Efficacy and safety of steroid combined with immunosuppressants in the treatment of primary IgA nephropathy in children: a Meta analysis.
- Author:
Jian-Mei ZHOU
1
;
Xu-Hui ZHONG
;
Xin-Miao SHI
;
Jie DING
Author Information
1. Department of Pediatrics, Peking University First Hospital, Beijing 100034, China. djnc_5855@126.com.
- Publication Type:Journal Article
- MeSH:
Child;
Glomerular Filtration Rate;
Glomerulonephritis, IGA;
Humans;
Immunosuppressive Agents;
Proteinuria
- From:
Chinese Journal of Contemporary Pediatrics
2020;22(8):860-866
- CountryChina
- Language:Chinese
-
Abstract:
OBJECTIVE:To systematically evaluate the efficacy and safety of steroid combined with immunosuppressants in the treatment of primary IgA nephropathy in children.
METHODS:English and Chinese electronic databases were searched to include the studies on the efficacy and safety of steroid combined with immunosuppressants versus steroid alone in the treatment of primary IgA nephropathy in children. Outcome measures included proteinuria remission rate, urinary protein quantification, incidence of adverse events, estimated glomerular filtration rate, and incidence of renal dysfunction. Review Manager 5.3 software was used for data analysis.

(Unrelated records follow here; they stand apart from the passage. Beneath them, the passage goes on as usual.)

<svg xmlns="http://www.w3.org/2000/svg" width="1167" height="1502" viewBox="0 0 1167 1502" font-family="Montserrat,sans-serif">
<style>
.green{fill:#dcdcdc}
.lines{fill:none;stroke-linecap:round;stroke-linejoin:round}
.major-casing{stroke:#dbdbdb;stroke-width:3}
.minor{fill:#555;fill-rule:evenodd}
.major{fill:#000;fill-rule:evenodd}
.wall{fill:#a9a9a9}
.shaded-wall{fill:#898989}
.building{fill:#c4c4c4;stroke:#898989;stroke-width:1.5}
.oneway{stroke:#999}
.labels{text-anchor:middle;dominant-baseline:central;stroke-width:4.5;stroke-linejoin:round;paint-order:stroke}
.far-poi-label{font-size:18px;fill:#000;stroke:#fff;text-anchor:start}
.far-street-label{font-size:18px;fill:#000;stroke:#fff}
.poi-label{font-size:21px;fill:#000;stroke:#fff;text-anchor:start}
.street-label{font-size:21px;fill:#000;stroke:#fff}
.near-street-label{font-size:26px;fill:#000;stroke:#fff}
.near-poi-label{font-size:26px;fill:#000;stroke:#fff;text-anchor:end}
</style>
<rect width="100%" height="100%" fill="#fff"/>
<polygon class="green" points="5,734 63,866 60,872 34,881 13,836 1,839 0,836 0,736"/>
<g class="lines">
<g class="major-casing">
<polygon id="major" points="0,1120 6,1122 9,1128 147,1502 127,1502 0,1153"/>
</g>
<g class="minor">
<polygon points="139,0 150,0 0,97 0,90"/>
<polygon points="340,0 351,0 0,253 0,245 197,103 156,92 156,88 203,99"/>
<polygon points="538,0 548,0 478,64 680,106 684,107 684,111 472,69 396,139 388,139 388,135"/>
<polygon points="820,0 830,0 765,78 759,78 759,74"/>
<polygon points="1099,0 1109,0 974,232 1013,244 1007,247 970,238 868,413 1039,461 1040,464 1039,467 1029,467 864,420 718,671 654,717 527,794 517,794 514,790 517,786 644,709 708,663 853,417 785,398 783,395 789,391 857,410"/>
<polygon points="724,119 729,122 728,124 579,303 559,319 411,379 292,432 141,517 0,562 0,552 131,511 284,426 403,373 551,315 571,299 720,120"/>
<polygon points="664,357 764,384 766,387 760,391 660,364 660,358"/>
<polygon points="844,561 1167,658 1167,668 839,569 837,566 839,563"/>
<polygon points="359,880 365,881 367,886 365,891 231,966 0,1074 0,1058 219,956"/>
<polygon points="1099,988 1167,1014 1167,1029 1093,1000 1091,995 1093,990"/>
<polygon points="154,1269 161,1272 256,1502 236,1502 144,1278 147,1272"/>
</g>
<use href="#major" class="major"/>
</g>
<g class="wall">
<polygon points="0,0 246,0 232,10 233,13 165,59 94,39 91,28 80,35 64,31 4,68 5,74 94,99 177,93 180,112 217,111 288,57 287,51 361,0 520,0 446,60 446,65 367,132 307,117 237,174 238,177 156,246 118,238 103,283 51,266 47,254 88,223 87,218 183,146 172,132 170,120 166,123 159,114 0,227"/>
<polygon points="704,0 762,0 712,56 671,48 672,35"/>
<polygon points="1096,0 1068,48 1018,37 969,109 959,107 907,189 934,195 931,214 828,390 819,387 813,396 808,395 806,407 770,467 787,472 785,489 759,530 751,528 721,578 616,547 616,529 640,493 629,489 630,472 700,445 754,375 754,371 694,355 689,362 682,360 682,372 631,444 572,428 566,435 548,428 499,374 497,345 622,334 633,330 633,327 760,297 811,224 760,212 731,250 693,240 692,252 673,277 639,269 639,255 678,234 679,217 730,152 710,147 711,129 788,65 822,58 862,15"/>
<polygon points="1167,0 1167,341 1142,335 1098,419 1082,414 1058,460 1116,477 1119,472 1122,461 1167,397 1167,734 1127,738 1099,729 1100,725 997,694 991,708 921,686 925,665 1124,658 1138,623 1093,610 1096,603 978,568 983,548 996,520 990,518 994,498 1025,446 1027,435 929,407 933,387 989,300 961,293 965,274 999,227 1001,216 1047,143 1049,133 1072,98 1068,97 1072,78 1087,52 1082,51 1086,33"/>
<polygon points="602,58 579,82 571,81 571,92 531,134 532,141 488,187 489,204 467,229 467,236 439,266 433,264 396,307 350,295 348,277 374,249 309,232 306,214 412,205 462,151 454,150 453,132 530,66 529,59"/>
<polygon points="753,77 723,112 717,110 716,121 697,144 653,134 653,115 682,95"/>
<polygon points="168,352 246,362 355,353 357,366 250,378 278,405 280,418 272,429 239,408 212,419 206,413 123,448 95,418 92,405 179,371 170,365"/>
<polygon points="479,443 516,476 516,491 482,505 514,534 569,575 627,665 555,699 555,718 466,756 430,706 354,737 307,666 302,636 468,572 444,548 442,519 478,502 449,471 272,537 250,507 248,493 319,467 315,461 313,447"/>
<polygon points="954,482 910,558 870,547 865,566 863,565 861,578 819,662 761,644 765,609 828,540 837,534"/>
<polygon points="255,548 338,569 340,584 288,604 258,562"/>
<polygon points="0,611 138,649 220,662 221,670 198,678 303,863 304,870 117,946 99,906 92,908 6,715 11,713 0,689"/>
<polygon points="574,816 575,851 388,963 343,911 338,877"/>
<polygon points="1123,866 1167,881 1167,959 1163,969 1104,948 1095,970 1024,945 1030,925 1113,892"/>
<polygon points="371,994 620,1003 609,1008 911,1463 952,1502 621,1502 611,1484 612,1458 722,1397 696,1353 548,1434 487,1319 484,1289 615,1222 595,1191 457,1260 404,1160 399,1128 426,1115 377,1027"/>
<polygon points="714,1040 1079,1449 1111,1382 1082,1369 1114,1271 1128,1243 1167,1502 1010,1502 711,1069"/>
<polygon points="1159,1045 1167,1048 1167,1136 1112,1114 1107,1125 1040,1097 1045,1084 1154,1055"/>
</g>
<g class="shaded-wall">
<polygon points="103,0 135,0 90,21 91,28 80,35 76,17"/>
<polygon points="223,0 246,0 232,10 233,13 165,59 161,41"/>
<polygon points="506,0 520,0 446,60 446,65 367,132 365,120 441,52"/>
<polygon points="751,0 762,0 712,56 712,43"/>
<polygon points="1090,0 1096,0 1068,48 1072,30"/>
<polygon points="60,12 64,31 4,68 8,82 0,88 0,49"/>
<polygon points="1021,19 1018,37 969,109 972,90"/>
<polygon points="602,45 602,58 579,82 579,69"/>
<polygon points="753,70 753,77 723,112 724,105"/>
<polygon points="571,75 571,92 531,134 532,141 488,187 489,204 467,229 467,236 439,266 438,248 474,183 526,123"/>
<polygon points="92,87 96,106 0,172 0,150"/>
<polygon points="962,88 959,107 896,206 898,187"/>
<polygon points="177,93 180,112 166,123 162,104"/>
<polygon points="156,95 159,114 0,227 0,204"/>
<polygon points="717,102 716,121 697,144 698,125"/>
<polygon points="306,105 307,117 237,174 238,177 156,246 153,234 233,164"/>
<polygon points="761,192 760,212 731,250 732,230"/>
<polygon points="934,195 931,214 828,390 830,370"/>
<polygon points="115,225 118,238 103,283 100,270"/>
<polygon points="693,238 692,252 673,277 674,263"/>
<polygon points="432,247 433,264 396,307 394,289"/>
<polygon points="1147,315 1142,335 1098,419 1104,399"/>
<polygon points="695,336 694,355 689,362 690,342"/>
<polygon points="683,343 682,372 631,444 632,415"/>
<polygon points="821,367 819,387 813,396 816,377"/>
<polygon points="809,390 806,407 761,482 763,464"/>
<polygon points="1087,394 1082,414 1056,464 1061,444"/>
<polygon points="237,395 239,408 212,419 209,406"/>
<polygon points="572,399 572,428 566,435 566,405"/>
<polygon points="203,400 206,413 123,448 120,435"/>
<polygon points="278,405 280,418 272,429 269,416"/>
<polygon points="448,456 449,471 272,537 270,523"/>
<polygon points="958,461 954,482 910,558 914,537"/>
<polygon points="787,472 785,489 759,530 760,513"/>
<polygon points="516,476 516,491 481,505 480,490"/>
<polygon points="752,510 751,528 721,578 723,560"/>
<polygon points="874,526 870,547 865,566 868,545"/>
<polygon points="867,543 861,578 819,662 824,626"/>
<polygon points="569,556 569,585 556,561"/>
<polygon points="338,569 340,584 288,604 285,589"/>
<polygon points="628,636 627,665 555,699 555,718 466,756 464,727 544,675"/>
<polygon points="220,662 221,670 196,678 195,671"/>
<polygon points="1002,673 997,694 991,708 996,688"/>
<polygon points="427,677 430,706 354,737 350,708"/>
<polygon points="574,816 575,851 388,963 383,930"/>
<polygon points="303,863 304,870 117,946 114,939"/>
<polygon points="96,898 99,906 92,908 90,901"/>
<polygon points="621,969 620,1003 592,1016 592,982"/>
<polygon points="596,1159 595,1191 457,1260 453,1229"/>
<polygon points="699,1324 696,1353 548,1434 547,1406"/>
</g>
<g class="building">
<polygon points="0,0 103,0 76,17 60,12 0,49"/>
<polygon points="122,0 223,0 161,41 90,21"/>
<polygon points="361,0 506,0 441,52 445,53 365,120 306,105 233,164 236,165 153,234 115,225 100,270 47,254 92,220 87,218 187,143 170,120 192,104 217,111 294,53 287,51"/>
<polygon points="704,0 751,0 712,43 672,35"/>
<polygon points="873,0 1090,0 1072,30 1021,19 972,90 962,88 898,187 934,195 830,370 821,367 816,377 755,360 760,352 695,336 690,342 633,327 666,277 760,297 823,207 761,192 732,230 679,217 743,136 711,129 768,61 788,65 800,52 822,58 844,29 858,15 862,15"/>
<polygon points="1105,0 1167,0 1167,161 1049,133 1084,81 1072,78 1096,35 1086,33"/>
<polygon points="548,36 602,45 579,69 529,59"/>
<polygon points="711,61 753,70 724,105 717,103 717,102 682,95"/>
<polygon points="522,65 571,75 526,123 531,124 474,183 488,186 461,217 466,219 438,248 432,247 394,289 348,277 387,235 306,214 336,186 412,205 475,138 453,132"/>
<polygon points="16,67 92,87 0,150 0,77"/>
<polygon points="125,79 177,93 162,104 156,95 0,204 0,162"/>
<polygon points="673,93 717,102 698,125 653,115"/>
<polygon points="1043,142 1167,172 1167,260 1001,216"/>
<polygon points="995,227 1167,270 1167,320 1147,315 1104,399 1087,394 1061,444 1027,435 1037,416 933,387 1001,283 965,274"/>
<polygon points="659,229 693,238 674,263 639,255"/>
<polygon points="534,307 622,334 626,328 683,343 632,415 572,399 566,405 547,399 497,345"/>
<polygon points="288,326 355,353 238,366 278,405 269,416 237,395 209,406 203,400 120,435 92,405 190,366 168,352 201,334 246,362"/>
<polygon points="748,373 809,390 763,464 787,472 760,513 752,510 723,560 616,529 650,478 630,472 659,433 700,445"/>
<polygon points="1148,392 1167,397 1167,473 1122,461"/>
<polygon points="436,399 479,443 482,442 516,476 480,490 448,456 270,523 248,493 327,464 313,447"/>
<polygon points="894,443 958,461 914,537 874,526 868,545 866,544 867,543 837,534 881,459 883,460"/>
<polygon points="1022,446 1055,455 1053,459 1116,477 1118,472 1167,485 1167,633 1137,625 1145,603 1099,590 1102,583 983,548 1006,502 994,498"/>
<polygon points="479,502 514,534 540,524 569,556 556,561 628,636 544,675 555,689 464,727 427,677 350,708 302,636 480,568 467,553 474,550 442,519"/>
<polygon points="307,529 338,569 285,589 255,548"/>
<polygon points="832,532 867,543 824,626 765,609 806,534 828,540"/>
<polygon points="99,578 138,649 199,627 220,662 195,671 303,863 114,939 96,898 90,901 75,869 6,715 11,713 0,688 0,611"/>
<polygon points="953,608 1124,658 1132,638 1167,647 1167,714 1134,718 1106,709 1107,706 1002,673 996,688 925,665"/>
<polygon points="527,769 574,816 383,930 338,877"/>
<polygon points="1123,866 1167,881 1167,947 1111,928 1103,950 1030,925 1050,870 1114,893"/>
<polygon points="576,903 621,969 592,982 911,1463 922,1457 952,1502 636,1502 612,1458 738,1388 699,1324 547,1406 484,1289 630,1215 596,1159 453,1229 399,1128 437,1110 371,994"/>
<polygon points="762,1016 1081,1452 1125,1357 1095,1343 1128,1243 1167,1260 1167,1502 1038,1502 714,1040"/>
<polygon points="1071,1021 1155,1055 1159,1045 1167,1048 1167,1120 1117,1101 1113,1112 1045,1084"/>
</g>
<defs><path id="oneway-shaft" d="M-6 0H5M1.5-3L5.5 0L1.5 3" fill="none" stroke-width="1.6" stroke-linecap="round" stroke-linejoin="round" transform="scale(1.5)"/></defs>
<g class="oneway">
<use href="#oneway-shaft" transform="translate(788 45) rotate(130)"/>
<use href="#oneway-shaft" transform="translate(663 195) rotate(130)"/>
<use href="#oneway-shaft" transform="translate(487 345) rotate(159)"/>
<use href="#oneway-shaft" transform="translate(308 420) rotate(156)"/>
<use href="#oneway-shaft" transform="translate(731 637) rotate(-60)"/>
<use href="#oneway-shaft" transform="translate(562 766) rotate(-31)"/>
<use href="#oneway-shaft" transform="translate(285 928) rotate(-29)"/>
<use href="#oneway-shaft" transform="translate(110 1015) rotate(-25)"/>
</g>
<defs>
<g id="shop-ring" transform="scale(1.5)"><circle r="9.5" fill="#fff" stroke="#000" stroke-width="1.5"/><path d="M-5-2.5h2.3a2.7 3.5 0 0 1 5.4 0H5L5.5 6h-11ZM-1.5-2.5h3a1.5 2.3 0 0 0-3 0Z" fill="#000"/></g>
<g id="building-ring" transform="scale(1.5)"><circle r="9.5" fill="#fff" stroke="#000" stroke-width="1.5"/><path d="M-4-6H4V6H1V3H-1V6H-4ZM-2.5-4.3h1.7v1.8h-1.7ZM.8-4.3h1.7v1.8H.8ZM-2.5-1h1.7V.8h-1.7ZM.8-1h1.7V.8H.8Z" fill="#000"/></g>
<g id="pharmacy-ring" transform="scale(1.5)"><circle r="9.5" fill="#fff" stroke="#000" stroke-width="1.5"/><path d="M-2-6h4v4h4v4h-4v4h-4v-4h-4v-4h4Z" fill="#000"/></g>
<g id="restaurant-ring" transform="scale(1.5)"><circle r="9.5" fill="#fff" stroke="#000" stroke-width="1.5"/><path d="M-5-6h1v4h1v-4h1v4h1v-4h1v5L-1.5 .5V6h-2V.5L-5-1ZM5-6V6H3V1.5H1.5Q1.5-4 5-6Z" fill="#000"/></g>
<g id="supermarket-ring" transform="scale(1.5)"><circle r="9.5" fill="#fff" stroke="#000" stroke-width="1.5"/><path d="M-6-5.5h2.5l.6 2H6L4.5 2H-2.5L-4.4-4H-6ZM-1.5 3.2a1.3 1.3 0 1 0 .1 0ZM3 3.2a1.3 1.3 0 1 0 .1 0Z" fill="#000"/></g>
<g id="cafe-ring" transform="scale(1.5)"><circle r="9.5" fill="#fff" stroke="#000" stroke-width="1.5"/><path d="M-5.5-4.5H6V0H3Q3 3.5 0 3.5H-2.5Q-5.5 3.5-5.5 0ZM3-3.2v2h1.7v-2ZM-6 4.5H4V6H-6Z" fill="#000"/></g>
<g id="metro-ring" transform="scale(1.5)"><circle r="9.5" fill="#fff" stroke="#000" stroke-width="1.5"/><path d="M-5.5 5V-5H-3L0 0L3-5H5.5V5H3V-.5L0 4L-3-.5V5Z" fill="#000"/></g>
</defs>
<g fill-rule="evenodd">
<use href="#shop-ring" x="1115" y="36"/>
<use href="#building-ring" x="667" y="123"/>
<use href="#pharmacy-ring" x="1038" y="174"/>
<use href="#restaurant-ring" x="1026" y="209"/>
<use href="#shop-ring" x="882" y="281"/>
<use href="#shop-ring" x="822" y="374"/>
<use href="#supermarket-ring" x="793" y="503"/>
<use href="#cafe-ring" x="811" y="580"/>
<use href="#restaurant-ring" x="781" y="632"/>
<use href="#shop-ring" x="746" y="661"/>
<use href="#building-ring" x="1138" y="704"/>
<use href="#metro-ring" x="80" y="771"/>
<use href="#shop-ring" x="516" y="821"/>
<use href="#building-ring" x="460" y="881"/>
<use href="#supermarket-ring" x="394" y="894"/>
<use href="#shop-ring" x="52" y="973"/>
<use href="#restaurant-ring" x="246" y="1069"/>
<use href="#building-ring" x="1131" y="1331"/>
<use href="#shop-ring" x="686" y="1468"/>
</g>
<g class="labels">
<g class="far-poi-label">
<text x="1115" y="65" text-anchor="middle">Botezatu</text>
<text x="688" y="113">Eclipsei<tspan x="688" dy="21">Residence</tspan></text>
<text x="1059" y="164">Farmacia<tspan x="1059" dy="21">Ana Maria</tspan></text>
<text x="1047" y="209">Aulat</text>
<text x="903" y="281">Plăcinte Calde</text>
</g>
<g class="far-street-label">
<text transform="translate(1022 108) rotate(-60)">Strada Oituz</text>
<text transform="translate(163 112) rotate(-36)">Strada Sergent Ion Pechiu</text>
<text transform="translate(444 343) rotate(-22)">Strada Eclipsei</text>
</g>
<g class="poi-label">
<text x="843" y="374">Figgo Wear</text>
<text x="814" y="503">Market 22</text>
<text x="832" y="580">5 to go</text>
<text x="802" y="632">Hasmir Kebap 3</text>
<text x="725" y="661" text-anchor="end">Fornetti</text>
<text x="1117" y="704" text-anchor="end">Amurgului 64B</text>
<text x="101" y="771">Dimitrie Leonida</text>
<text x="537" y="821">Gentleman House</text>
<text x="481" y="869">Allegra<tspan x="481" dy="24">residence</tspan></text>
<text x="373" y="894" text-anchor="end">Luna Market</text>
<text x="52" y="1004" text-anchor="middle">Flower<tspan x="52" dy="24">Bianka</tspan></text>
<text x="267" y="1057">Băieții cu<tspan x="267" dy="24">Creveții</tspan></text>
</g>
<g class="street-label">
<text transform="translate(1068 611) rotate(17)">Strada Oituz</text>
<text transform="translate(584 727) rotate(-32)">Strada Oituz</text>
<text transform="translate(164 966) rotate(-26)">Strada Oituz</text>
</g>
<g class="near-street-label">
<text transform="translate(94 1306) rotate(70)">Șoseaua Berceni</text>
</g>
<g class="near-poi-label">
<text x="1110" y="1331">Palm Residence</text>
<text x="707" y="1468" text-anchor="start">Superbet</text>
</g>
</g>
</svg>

RESULTS:A total of 7 studies with 381 children were included. The children had moderate to severe proteinuria. The Meta analysis showed that compared with the steroid alone group, the steroid combined with immunosuppressants group achieved a significantly higher rate of proteinuria remission (RR=1.36, 95%CI: 1.19-1.55, P<0.001) and significantly lower urinary protein quantification (SMD=-0.82, 95%CI: -1.23 to -0.41, P<0.001). There was no significant difference in the incidence rate of adverse events between the two groups (RR=1.28, 95%CI: 0.92-1.77, P=0.14).
CONCLUSIONS:The current evidence shows that for children with primary IgA nephropathy who have moderate to severe proteinuria, steroid combined with immunosuppressants has a better effect than steroid alone and does not increase the incidence rate of adverse events.